Posted 18 июня 2020, 07:40
Published 18 июня 2020, 07:40
Modified 24 декабря 2022, 22:37
Updated 24 декабря 2022, 22:37
According to the monitoring conducted on May 15 by the WWF Amur Branch, 42 cases of pollution of water bodies in three Far Eastern regions were detected. The total extent of pollution was 1,510 km.
The water bodies of the Amur Region suffered the most - ecologists recorded 34 cases of pollution there, the total length was 1321 km. Four cases were identified in the Trans-Baikal Territory (length 130 km) and in the Kamchatka Territory (length 59 km).
- In the Kamchatka Territory, plumes of pollution come from platinum mining sites, not gold. However, taking into account the fact that the first enterprises for the extraction of alluvial gold are already entering Kamchatka, the legendary purity of Kamchatka rivers can remain only in the memories of old-timers - however, like fishing. You cannot get valuable fish and gold from the river at the same time, - Alexander Kolotov, Russian coordinator of the Ecological Coalition Rivers Without Borders.

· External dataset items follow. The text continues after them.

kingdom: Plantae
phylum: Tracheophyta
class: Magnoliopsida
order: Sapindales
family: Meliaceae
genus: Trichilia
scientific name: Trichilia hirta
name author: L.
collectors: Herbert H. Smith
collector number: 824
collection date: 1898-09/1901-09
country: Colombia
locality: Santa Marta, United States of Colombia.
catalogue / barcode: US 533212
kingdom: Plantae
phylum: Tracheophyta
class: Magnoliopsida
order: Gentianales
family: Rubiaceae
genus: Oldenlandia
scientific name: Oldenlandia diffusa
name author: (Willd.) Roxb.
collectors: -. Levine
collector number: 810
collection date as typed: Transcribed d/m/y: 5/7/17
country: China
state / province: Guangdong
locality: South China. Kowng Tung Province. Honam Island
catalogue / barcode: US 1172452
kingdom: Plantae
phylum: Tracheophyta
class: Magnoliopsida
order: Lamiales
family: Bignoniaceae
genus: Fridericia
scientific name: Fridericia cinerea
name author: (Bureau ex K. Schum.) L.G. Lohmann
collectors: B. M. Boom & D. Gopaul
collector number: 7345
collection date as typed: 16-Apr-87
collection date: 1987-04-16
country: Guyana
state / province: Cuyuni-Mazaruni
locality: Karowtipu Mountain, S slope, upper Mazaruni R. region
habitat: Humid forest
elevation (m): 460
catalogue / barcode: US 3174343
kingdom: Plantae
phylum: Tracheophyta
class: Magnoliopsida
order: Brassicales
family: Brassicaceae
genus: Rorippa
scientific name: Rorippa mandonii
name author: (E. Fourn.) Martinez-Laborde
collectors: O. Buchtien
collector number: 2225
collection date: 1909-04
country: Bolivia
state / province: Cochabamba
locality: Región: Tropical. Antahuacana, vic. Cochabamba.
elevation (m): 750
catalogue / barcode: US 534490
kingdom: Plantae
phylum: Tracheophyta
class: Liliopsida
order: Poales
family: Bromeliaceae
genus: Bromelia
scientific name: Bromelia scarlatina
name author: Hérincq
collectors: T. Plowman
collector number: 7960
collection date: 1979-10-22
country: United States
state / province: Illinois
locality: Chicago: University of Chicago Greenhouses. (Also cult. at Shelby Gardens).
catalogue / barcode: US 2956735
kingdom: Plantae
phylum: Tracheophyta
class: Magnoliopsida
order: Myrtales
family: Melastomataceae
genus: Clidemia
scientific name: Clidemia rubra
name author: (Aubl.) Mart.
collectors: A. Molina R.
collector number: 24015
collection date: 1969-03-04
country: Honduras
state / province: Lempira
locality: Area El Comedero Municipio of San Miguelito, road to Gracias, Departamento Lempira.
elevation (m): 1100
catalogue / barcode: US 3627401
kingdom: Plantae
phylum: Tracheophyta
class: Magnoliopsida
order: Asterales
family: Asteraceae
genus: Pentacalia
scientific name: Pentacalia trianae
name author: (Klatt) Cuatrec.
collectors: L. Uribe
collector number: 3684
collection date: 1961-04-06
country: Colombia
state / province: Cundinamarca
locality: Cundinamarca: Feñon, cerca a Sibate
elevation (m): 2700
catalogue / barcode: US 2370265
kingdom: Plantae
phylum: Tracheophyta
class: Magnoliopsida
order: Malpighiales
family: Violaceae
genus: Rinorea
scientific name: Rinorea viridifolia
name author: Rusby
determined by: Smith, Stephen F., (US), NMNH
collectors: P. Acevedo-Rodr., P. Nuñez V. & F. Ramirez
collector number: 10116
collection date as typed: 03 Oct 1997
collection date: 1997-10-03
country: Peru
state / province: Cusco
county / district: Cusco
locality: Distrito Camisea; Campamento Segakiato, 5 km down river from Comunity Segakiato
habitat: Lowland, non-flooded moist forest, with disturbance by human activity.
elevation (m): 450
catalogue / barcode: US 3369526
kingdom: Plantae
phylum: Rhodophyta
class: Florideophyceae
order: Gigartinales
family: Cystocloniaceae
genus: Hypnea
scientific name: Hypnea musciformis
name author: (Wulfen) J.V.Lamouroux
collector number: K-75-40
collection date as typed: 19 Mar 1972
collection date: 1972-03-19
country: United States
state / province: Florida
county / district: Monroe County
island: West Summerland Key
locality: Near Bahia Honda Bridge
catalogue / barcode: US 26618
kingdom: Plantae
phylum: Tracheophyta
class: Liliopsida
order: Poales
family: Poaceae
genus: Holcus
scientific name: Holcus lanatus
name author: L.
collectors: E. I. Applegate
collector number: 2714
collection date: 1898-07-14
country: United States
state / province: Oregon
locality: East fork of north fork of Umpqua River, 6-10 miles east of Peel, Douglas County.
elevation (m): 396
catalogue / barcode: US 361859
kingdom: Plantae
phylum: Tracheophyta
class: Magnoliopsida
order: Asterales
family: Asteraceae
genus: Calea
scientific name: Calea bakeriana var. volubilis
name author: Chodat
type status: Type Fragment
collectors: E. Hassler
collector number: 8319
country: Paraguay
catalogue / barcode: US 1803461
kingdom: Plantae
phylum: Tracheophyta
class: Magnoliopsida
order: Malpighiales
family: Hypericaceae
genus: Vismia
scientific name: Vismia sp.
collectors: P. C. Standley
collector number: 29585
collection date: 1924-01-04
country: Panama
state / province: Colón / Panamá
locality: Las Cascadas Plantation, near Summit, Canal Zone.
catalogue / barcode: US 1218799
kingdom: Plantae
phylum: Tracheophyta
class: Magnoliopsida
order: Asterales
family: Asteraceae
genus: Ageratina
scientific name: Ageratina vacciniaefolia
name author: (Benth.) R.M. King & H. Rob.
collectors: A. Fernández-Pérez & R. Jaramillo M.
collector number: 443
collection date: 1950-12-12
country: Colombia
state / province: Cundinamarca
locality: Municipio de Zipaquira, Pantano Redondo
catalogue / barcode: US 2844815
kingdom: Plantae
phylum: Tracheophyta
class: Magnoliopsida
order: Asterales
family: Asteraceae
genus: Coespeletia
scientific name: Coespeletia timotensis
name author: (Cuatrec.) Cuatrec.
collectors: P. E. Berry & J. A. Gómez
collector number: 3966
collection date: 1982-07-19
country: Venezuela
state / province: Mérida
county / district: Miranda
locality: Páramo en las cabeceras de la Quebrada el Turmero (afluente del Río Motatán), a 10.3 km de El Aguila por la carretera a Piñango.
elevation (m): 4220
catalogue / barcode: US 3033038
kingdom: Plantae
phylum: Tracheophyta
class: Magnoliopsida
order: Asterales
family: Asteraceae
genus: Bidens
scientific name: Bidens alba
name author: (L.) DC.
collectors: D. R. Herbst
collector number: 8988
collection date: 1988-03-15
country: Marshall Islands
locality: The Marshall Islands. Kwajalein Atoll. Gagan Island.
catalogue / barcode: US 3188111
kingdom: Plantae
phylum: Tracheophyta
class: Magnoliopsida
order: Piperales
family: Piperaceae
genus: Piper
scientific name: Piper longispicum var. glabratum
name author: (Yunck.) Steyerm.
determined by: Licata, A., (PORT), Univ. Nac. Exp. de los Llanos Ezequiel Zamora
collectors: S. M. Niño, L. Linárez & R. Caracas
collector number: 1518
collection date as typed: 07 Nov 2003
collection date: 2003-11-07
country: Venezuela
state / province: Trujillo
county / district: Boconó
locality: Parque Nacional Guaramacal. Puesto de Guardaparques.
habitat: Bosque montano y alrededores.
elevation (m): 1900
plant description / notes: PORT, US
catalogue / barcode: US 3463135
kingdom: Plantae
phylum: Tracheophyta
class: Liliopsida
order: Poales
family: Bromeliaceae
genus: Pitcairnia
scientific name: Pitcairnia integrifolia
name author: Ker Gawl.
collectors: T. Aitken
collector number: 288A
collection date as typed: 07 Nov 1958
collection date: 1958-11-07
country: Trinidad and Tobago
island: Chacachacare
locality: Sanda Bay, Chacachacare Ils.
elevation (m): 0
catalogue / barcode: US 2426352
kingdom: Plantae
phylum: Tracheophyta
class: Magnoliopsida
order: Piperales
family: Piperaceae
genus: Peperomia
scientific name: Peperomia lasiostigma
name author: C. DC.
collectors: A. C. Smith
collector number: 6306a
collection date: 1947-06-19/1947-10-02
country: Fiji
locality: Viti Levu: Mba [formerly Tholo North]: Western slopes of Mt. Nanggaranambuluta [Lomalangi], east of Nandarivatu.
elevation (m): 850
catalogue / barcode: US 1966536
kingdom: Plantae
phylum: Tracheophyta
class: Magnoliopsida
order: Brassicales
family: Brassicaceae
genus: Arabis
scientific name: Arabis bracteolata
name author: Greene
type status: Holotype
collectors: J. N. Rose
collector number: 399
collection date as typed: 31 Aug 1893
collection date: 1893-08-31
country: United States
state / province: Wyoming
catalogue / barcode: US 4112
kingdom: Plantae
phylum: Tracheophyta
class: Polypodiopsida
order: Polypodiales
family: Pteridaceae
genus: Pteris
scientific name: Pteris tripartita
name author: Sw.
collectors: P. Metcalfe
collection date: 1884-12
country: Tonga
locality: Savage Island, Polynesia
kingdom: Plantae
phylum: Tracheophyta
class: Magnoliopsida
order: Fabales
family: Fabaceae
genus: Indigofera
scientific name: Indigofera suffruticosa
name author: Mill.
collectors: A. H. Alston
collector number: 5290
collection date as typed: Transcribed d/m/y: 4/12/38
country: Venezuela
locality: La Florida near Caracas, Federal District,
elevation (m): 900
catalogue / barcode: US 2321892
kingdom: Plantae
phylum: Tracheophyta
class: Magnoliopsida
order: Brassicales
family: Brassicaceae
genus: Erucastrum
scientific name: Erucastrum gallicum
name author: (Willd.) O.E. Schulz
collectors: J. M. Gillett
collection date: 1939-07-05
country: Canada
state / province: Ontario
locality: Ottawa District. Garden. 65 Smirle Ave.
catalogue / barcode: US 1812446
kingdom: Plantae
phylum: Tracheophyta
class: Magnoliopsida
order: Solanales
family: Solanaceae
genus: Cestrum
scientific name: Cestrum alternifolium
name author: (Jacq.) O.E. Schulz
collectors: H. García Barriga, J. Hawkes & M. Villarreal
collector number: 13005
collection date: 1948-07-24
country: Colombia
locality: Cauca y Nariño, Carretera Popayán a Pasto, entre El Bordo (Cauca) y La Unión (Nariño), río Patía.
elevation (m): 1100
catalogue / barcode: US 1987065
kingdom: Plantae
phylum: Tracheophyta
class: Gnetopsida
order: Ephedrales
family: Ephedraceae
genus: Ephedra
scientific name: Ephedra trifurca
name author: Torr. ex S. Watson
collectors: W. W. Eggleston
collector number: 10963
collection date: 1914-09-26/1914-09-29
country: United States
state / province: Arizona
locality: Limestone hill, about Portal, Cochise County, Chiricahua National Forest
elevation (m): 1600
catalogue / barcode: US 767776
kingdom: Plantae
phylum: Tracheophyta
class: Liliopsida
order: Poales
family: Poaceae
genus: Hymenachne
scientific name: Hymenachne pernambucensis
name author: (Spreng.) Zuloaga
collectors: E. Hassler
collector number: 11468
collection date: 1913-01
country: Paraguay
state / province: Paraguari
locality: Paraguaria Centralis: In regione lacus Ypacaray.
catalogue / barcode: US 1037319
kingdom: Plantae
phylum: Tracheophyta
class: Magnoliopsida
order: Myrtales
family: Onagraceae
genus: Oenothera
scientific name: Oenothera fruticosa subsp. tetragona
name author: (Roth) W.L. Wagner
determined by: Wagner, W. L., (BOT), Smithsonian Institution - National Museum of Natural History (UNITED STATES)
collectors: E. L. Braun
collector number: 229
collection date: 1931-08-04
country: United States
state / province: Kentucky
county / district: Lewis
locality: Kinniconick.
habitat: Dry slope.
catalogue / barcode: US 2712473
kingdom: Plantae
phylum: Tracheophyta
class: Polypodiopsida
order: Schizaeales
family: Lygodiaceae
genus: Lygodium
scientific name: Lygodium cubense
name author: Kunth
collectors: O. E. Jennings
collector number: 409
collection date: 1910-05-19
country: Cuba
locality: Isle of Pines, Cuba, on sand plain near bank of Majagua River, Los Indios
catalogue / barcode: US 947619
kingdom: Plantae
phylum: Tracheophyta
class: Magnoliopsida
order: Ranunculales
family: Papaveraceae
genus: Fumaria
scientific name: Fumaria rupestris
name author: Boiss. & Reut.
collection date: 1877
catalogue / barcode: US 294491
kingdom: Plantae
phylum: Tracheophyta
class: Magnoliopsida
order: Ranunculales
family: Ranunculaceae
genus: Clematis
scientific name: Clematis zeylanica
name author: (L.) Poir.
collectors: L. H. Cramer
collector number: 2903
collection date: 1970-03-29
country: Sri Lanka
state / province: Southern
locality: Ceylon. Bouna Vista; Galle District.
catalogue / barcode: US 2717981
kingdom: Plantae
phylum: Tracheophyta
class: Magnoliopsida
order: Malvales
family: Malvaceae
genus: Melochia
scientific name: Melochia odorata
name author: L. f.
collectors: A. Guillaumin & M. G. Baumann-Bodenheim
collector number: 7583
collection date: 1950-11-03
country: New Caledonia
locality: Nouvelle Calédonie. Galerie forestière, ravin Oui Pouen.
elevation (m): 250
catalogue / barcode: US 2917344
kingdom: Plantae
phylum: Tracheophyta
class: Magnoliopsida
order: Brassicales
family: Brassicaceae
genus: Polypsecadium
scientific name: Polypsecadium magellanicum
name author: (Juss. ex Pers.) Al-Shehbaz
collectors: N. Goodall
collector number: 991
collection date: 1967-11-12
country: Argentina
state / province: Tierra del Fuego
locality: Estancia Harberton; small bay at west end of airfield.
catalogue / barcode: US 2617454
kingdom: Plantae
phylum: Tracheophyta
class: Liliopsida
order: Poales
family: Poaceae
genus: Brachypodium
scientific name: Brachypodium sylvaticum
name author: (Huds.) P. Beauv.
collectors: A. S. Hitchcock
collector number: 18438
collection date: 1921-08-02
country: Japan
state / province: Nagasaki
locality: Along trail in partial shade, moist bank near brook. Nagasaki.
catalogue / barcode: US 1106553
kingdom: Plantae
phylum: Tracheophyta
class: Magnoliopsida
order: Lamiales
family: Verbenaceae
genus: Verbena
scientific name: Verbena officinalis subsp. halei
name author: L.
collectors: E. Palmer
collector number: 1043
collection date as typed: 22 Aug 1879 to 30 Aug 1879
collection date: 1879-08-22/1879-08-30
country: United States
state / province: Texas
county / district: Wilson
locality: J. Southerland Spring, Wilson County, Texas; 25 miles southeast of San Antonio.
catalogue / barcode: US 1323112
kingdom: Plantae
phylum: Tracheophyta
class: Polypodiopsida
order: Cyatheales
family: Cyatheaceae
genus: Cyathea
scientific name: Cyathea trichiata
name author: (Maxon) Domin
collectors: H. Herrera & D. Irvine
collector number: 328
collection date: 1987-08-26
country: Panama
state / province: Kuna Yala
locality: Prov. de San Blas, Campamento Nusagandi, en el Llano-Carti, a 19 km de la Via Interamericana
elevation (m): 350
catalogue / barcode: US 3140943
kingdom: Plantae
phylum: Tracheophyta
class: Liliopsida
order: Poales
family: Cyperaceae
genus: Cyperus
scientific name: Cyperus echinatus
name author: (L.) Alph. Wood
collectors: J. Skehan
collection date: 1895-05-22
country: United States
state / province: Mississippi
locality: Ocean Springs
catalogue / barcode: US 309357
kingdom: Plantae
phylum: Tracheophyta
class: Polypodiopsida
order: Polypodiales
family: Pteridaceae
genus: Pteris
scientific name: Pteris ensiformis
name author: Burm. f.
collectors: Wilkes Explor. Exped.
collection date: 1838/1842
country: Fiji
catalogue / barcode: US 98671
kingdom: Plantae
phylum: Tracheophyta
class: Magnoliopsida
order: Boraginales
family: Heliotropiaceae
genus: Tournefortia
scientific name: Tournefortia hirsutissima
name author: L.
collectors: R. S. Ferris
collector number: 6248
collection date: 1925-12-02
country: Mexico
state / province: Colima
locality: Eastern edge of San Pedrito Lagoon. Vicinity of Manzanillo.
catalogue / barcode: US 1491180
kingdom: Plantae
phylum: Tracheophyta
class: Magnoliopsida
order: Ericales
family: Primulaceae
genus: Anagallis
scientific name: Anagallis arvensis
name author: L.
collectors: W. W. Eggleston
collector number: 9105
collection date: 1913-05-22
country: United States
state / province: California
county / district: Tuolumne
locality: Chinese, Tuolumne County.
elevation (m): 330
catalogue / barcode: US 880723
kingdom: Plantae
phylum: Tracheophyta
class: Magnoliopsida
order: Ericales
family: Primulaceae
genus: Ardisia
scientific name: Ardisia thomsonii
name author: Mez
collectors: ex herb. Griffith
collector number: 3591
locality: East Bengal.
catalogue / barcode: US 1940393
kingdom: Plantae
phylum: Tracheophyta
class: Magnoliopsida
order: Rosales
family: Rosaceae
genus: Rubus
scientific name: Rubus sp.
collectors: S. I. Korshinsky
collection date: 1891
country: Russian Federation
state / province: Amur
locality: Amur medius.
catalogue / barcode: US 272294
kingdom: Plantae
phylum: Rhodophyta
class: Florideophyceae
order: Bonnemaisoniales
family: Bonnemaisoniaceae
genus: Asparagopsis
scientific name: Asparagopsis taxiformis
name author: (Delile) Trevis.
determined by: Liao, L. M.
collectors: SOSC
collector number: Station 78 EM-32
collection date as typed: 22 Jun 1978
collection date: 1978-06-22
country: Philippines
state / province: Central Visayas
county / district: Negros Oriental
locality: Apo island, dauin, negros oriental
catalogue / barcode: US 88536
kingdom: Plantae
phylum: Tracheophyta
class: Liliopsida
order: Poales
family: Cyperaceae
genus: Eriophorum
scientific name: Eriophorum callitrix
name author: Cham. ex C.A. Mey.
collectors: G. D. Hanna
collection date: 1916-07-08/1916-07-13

Environmentalists note that most cases of pollution are related to the activities of placer gold mining enterprises.
Irina Lindberg, the head of the green economy department of the WWF Amur branch of Russia, points out that in recent years the number of licenses issued for exploration and production of gold in the Amur basin regions has grown significantly.
- In the Amur Region in 2017 prospectors obtained 81 licenses for activities related to the exploration, prospecting and mining of placer gold, in 2018 - 220, in 2019 - already 258. A similar picture is observed in the Khabarovsk Territory, where the number of licenses issued increased from 25 in 2017 to 77 in 2019, the specialist said.
She also clarified that a license is now issued for those areas where gold mining had not previously been conducted.
Note that the Far Eastern tigers also suffer from gold mining. The authorities of Primorye announced preparations for gold mining in the southern part of the Khabarovsk Territory, where one of the last full-fledged Amur tiger groups in the region is concentrated.